[Extracted page text data]
________
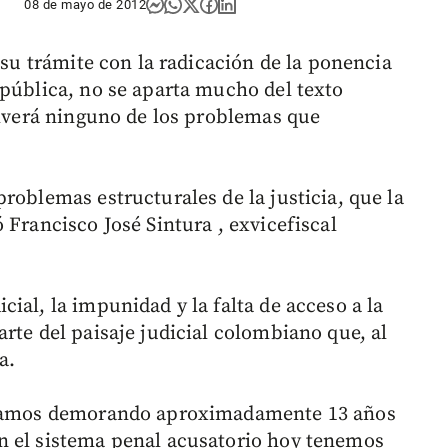
08 de mayo de 2012
 su trámite con la radicación de la ponencia
epública, no se aparta mucho del texto
solverá ninguno de los problemas que
roblemas estructurales de la justicia, que la
 Francisco José Sintura , exvicefiscal
ial, la impunidad y la falta de acceso a la
rte del paisaje judicial colombiano que, al
a.
estamos demorando aproximadamente 13 años
n el sistema penal acusatorio hoy tenemos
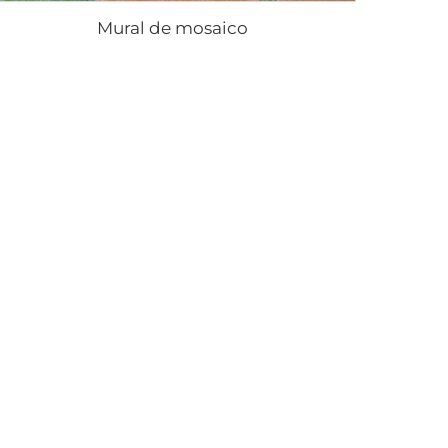
Mural de mosaico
________
**Task requirements:** A word-for-word copy of all the data is required, minus the pictures.

**Result of the task:**
08 de mayo de 2012
 su trámite con la radicación de la ponencia
epública, no se aparta mucho del texto
solverá ninguno de los problemas que
roblemas estructurales de la justicia, que la
 Francisco José Sintura , exvicefiscal
ial, la impunidad y la falta de acceso a la
rte del paisaje judicial colombiano que, al
a.
estamos demorando aproximadamente 13 años
n el sistema penal acusatorio hoy tenemos
Mural de mosaico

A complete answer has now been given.